Trustees have been blighted by low interest rates since 2008 and uncertainty about possible rises continues to make it hard to plan. LCP's Phil Boyle says schemes can still manage this risk.
The ultimate weapon for consultants and trustees has proved to be liability-driven investing.
LDI uses derivatives to buy protection from the risks of falling interest rates or rising inflation and boosts the efficiency of the investment strategy by increasing the amount of assets available for investment in return-seeking assets.
However, LDI also creates a Gordian Knot problem (a complex issue that feels unsolvable) for many trustees: the more LDI protection we buy, the more we protect the scheme from further falls in interest rates.
At the same time we lock in this deficit level, so the scheme will not benefit as much from unexpected future rises in interest rates.
Rate wait
As global inflationary pressures seemed to be growing, Mark Carney, governor of the Bank of England, recently commented that the first rate hike was approaching.
The Bank of England quickly dampened the excitement, saying it was unlikely to be in 2015. Now, the fallout from China means rate rises may be pushed back even further.
If [rates] rise more quickly than this, deficits will start to shrink.

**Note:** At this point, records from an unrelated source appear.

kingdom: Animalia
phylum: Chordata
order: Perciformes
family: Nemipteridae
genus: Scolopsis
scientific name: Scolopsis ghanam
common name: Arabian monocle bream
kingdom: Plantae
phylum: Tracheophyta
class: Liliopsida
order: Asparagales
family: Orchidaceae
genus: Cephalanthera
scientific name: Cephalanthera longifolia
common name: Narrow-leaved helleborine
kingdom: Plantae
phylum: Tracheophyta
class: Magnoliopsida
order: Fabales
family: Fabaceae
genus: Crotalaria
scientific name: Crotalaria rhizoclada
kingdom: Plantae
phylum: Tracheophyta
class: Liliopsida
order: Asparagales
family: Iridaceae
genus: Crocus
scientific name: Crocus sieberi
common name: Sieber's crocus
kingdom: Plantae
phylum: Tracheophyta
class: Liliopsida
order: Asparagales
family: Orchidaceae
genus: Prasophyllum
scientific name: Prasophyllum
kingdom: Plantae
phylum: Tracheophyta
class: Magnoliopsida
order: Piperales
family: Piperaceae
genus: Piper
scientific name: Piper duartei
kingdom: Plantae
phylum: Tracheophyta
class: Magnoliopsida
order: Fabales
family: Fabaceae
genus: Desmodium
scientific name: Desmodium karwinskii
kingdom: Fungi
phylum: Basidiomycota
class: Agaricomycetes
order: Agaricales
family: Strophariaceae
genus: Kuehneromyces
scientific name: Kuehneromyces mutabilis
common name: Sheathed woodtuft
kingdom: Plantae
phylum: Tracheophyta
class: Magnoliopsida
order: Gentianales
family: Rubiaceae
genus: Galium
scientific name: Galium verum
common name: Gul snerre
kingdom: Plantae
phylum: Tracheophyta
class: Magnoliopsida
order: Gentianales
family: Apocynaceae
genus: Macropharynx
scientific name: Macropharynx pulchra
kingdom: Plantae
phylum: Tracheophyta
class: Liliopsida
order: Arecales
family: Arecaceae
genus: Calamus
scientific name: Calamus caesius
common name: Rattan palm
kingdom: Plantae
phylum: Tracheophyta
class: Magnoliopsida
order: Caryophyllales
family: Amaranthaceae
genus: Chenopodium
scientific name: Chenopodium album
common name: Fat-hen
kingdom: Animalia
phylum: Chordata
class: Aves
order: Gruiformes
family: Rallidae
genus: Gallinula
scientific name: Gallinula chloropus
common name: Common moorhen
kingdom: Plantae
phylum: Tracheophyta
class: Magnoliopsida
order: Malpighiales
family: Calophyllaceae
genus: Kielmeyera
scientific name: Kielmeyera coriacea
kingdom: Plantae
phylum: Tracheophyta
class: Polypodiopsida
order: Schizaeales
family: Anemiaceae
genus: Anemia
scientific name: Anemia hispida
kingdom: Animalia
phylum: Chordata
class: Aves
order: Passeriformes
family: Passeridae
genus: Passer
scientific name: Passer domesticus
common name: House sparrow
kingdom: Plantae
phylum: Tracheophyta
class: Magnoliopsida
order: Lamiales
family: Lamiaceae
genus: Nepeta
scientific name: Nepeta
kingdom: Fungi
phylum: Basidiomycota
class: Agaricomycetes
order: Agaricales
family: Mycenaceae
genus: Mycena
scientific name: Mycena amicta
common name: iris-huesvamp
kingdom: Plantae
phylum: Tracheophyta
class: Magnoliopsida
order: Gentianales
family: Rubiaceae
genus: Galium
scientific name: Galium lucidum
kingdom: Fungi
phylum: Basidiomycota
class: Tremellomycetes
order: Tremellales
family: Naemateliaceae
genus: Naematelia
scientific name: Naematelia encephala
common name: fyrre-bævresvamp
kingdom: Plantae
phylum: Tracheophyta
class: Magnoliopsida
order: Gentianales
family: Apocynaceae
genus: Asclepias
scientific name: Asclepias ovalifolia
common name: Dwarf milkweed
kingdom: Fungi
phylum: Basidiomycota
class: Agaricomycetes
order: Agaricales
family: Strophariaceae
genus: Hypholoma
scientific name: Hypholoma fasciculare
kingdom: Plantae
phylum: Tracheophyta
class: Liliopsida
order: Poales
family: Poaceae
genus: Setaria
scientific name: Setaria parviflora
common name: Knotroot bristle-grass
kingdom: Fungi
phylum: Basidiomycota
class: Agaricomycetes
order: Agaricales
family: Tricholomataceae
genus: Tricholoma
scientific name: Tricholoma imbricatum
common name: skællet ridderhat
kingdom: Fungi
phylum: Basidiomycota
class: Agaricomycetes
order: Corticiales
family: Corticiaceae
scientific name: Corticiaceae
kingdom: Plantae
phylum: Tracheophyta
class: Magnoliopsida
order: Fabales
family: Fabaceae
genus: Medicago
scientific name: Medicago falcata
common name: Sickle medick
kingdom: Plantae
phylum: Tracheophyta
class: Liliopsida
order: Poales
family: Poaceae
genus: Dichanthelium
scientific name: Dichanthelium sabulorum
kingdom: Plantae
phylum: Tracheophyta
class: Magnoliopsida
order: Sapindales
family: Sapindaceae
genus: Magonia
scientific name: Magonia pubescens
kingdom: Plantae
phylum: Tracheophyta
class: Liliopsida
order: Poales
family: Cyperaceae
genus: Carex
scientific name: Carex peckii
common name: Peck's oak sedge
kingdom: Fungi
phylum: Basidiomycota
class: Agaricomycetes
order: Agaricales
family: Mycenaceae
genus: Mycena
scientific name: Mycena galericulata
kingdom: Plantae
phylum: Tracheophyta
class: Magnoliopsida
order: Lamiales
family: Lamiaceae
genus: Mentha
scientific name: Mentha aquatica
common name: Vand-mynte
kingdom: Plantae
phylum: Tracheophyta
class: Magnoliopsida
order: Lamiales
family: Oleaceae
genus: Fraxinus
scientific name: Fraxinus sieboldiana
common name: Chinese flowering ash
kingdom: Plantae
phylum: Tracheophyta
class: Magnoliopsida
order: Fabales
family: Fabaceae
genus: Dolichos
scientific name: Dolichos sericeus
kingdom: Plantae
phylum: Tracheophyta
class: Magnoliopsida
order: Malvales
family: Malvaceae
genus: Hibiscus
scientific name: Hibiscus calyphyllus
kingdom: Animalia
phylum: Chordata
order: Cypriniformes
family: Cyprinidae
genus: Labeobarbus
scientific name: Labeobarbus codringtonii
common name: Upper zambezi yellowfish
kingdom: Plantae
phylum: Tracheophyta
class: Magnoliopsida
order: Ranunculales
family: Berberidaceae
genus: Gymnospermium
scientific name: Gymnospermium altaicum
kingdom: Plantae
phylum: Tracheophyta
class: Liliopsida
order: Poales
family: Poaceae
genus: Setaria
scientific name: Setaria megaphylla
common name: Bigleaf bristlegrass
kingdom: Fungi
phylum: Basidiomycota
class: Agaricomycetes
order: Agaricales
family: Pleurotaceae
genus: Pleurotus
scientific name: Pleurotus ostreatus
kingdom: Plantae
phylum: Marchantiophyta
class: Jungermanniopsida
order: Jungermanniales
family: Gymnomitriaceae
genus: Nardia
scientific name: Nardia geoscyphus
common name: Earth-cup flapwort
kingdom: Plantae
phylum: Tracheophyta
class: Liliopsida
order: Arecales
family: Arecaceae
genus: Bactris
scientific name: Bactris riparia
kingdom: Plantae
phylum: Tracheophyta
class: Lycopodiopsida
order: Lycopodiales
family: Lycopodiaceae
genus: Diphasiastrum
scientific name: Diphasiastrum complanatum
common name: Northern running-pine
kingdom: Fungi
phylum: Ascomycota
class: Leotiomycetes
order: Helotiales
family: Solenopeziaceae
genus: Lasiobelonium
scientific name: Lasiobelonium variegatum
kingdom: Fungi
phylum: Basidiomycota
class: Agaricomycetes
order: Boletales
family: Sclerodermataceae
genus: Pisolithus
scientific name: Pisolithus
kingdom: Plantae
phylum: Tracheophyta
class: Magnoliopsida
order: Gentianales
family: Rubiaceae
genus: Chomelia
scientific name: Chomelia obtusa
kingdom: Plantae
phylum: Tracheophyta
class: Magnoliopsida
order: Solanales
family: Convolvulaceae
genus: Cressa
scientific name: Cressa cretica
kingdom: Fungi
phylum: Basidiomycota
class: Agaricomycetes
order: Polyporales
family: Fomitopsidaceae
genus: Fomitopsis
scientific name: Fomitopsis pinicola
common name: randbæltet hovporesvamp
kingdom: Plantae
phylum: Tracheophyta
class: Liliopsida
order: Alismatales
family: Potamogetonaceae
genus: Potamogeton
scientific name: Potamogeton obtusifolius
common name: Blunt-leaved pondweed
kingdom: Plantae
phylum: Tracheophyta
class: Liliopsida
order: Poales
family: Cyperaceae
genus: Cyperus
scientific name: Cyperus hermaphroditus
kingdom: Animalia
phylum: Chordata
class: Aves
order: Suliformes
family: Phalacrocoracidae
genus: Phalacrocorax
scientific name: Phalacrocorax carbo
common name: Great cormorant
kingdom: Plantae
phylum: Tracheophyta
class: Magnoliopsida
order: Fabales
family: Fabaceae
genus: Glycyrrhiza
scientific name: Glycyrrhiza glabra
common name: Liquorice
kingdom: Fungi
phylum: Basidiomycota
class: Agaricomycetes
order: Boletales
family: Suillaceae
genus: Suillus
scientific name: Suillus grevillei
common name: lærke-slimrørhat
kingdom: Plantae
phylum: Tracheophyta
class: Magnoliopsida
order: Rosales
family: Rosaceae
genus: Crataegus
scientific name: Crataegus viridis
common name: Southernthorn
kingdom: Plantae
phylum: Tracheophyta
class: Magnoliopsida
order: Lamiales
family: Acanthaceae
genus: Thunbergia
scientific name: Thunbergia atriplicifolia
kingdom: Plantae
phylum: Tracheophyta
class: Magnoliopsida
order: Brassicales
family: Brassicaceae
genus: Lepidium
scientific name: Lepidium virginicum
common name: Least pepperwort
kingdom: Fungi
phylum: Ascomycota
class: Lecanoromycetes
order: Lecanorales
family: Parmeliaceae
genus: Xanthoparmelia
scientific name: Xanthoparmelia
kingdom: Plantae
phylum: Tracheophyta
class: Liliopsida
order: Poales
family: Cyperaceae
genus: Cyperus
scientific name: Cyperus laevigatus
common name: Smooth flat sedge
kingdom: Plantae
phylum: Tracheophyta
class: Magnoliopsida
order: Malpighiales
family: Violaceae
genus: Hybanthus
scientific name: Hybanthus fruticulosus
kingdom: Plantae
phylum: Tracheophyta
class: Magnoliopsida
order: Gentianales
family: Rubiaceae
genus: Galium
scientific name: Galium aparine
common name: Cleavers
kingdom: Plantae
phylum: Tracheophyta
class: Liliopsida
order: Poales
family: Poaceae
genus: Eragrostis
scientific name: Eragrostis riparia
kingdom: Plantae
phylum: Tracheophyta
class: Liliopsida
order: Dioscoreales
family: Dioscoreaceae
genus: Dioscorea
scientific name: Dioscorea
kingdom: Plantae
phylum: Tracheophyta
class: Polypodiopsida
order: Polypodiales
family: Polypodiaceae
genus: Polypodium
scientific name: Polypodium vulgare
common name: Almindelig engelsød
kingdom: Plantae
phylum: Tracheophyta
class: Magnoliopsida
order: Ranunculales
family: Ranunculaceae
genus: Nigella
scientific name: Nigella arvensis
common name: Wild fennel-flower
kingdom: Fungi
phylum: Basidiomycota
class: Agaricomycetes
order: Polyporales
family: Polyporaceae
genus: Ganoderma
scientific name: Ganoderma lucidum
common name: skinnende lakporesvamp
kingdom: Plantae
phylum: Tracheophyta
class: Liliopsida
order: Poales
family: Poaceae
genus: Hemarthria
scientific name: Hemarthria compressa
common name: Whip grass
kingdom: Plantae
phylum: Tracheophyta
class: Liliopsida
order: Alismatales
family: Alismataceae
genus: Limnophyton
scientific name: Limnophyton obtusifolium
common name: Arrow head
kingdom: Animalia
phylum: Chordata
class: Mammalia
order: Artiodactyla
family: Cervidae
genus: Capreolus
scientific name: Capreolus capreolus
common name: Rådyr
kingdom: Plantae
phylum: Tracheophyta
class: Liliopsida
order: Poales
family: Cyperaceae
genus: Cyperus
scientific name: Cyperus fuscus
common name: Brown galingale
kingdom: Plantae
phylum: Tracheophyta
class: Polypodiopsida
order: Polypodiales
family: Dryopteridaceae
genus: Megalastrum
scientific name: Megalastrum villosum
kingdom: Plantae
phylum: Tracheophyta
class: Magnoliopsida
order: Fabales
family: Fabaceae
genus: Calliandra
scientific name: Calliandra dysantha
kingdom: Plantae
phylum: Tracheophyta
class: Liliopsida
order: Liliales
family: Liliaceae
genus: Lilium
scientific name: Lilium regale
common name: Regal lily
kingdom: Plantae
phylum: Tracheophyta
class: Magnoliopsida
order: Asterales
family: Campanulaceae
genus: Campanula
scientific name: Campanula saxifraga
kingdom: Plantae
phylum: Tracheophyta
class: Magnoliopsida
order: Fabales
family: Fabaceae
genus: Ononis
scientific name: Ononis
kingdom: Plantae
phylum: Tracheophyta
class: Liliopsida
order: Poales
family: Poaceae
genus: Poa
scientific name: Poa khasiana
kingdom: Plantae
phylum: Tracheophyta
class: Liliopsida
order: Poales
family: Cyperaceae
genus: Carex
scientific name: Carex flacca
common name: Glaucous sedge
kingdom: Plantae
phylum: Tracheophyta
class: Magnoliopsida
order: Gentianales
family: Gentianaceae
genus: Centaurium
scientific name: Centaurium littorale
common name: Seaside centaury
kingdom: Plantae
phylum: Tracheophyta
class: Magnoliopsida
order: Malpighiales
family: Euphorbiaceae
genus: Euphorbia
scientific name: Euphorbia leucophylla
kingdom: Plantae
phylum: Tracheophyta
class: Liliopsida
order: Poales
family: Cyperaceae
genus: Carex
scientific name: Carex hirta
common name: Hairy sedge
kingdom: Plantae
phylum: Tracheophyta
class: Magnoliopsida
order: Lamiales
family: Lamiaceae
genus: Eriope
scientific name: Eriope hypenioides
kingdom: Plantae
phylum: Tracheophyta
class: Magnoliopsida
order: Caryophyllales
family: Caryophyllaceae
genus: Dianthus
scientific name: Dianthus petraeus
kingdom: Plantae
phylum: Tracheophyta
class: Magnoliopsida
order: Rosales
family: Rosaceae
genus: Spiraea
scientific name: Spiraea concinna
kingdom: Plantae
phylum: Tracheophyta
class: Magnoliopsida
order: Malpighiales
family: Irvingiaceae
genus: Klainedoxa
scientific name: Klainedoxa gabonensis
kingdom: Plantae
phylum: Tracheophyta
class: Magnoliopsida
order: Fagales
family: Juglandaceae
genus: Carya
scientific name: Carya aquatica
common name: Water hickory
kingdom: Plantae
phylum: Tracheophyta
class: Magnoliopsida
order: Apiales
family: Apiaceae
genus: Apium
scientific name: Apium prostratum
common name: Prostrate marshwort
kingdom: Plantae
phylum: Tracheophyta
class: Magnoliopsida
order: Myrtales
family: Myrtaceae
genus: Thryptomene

If they rise more slowly than this, then deficits will continue to grow
Financial markets predict that the first four 0.25 per cent rate rises will occur in April and August 2016, and in March and October 2017 – although that was before the news of China's economic slowdown.
If they rise more quickly than this, deficits will start to shrink. If they rise more slowly than this, then deficits will continue to grow.
Of course that assumes everything else stays the same, which it will not.
The bad news is that research by Goldman Sachs on US interest rates covering the past 30 years showed that when interest rates have been stable or falling – about 80 per cent of the time – then the markets nearly always overestimate how quickly they will rise in the future.
This is a recipe for even bigger deficits, and LCP’s research department confirmed the US experience applies to the UK as well.
The silver lining is that the same researchers say that once interest rates do start rising, the markets nearly always underestimate how quickly they will rise.
So if Carney was right and the first increase is soon, and the increases keep coming, then we could be near the beginning of a valuable recovery for UK pension scheme funding levels.
No certainty
However, in the past five years many people have predicted rising interest rates. Instead, deficits have continued to grow due to interest rates falling ever lower.
The simple truth is that yields have stayed low for longer than most people thought possible and they could continue to do so in the future.
If Carney was right and the first increase is soon, and the increases keep coming, then we could be near the beginning of a valuable recovery for UK pension scheme funding levels
Unfortunately, this is not the sort of Gordian Knot problem that can be solved with a sword. We have to accept that interest rates could move higher or they could move lower.
Trustees should therefore avoid waiting for a sudden rise in interest rates to rescue them, and they certainly should not press pause on the recovery plans.
They should keep derisking investment strategies each year as scheme liabilities mature, and gradually nudge up the levels of interest rate protection and inflation protection to reduce pension scheme risks.
So if and when interest rates do rise sharply, it could be a windfall gain that schemes can utilise to speed up the journey to full funding or speed up the derisking process – or a bit of both.
In other words, hope for the best, plan for the worst and definitely do not press pause on any of the plans in progress even if you believe the world will return to normal soon. It may not.